Le film est un coup de poing dans les idées toutes faites qui disent que le dérapage des enfants est dû au laisser-faire de leurs parents. Les mères sont  bel et bien là, aimantes, attentives, protectrices et montrent le droit chemin à leur petit. Il s'agit d'autre chose, du manque de travail, de la pauvreté installée, des jeunes sans espoir d'avenir... 
Kitten (le géant égoïste) exploite son monde, mais il n'est finalement pas tel qu'on croit qu'il est... L'enfance semble sauvée et la scène finale permet une sorte de rédemption au petit dur que l'on pense irréductible...

En finir avec Eddy Bellegueule
Premier roman du jeune Édouard Louis (21 ans !), racontant son enfance et son adolescence dans un village sinistré du Pas-de-Calais. Le père n'a plus de boulot, la mère peu. Le chemin de vie du gamin semble tracé. Pas grande chance d'échapper à la violence de son univers, aux bitures du samedi soir à l'arrêt de bus, à la télé omniprésente à la maison, à la virilité grasse que doivent arborer les garçons, à l'école qui n'est plus un moyen d'avoir un rêve de vie et d'y accéder.

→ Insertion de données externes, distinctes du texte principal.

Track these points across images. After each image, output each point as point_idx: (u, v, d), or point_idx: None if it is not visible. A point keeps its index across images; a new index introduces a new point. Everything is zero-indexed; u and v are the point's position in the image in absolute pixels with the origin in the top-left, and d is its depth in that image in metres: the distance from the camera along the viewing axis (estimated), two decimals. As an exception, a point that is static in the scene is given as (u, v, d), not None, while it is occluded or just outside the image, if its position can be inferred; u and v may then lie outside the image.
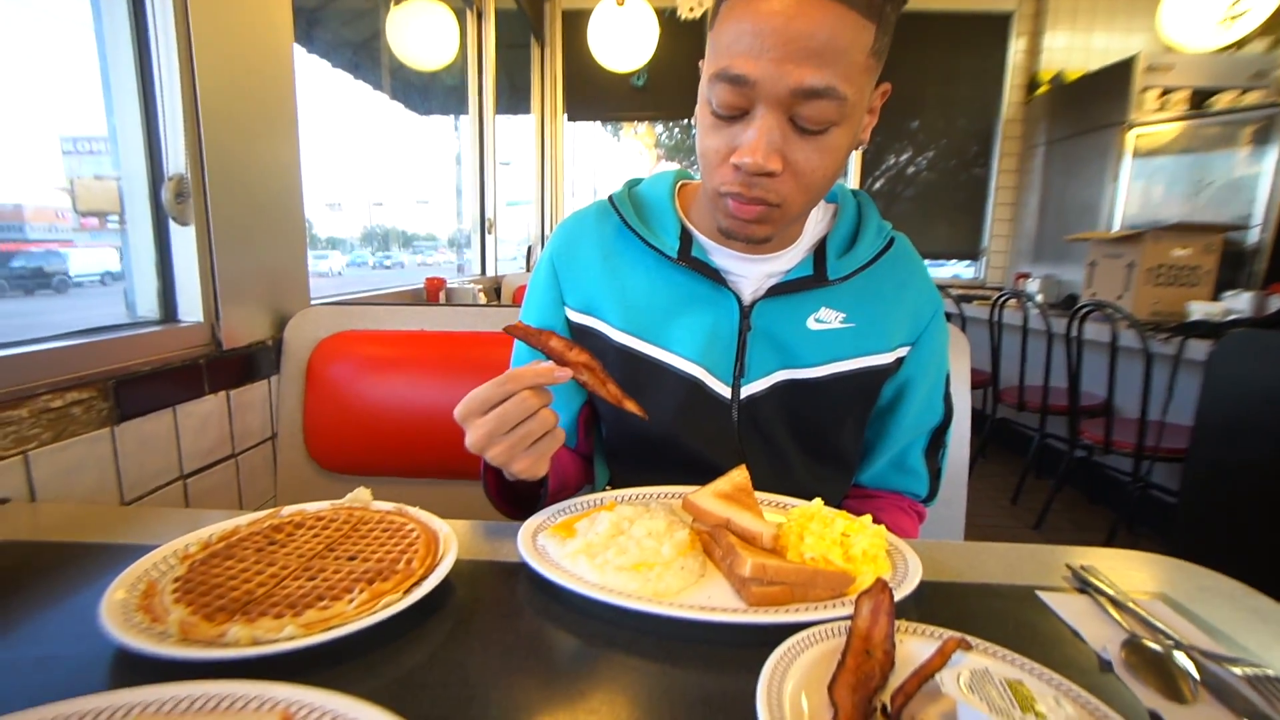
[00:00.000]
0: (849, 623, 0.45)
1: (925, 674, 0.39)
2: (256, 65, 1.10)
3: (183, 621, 0.43)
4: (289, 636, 0.43)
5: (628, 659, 0.45)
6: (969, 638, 0.44)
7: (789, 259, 0.73)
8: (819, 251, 0.73)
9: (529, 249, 4.14)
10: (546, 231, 4.30)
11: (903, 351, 0.77)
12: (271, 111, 1.15)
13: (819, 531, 0.55)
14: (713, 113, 0.61)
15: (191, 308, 1.02)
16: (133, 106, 0.96)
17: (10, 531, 0.64)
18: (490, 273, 3.36)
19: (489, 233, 3.30)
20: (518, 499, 0.71)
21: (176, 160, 0.97)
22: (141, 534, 0.63)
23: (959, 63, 4.25)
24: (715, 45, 0.60)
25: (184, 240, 1.00)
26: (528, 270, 3.59)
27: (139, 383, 0.89)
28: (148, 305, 1.02)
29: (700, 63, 0.63)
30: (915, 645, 0.44)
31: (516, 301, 0.81)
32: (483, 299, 2.45)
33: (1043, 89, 4.09)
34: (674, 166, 0.83)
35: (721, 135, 0.61)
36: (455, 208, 3.55)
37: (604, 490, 0.79)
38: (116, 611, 0.44)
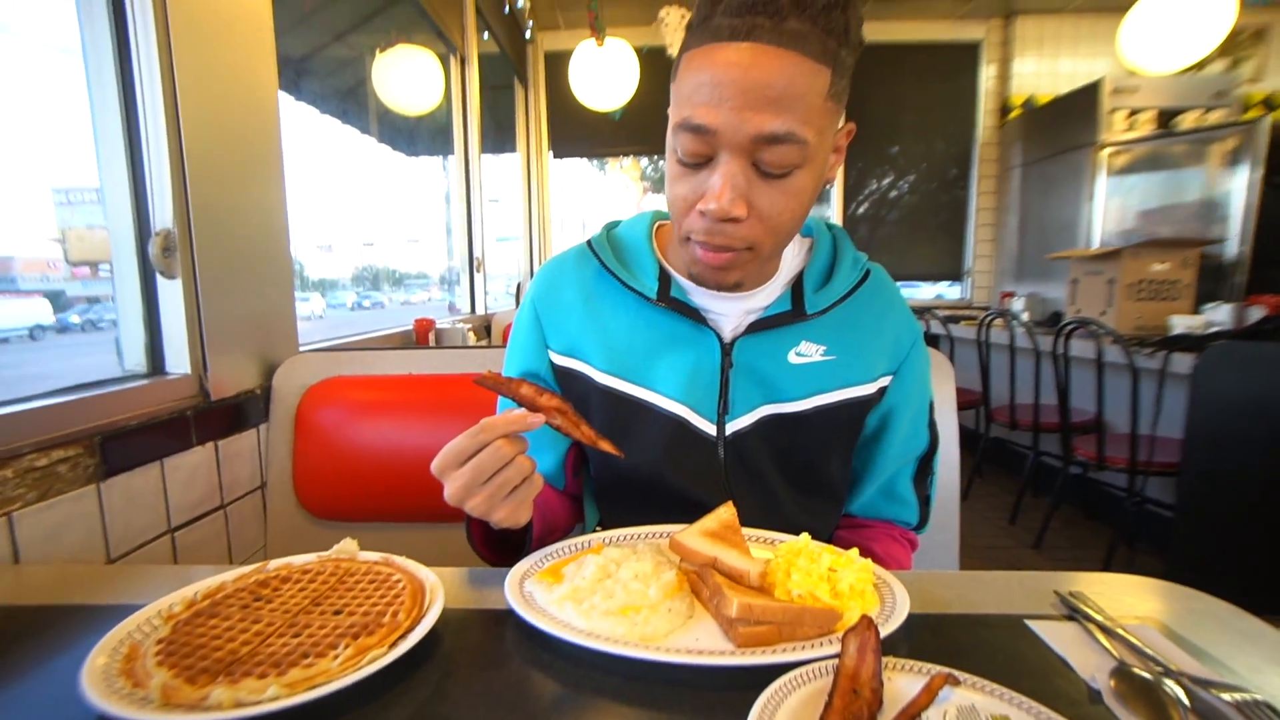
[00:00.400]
0: (836, 661, 0.45)
1: (912, 712, 0.39)
2: (242, 117, 1.12)
3: (165, 685, 0.43)
4: (272, 697, 0.42)
5: (616, 705, 0.44)
6: (956, 672, 0.43)
7: (767, 295, 0.75)
8: (796, 286, 0.75)
9: (518, 285, 4.17)
10: (535, 267, 4.34)
11: (885, 381, 0.78)
12: (257, 162, 1.16)
13: (806, 567, 0.55)
14: (679, 161, 0.63)
15: (179, 360, 1.02)
16: (119, 162, 0.98)
17: (-8, 596, 0.63)
18: (480, 310, 3.37)
19: (478, 271, 3.33)
20: (505, 545, 0.70)
21: (163, 215, 0.99)
22: (127, 593, 0.62)
23: (933, 90, 4.37)
24: (677, 96, 0.62)
25: (171, 293, 1.01)
26: (517, 305, 3.61)
27: (126, 437, 0.89)
28: (135, 359, 1.02)
29: (669, 110, 0.66)
30: (903, 682, 0.44)
31: (506, 340, 0.82)
32: (472, 338, 2.45)
33: (1015, 113, 4.21)
34: (660, 200, 0.85)
35: (688, 183, 0.63)
36: (445, 246, 3.58)
37: (594, 530, 0.79)
38: (98, 678, 0.44)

L'écriture comme acte de révolte
Eddy Bellegueule y parvient pourtant en entrant au lycée à Amiens, puis en poursuivant ses études, l'ENS, un essai sur Bourdieu, chercheur sans doute. 
Il crache ce livre, en réaction à cette violence sociale, il y donne aussi libre cours à la sensibilité qu'on a tant moquée chez lui, dont il ne comprenait pas la raison. 
Son homosexualité est-elle ce qui a fait qu'il n'était pas "chez lui" dans l'univers de ses parents, ou bien il a toujours cherché ailleurs, toujours pressenti qu'autre chose existait ? Eddy opère une vraie rupture avec son milieu. Il passe à l'autre camp, dans lequel il devient Édouard.
Ne croyez pas qu'Eddy rejette tout en boc. Il y a des moments de tendresse et d'amour, des échanges. J'ai été très touchée par les femmes de sa famille qui osent exprimer des désirs, être aide-soignante pour la mère, sage-femme pour la sœur, même si cela semble inaccessible.

La culture pour tous !
Comment échappe-t-on à son milieu ? Le livre verse un peu dans la caricature des prolos qui n'ont aucune ouverture culturelle, qui picolent, parlent mal, se nourrissent mal, se gueulent dessus... 
Mais la culture (au sens large) n'est-elle pas un privilège de riches ? Force est de constater que si. Comment y accède-t-on quand on n'a pas vu de spectacle, lu de livres... ? Les jeunes de la filière Sciences Po au lycée en zep de ma ville constatent ce manque culturel si dur à combler lorsqu'ils sont admis dans la prestigieuse école. 
Pourtant, nombreux sont les enseignants, associations ou entités culturelles qui luttent pour la diffusion de la culture et pour que tous s'en emparent et se l'approprient, mais la route est longue.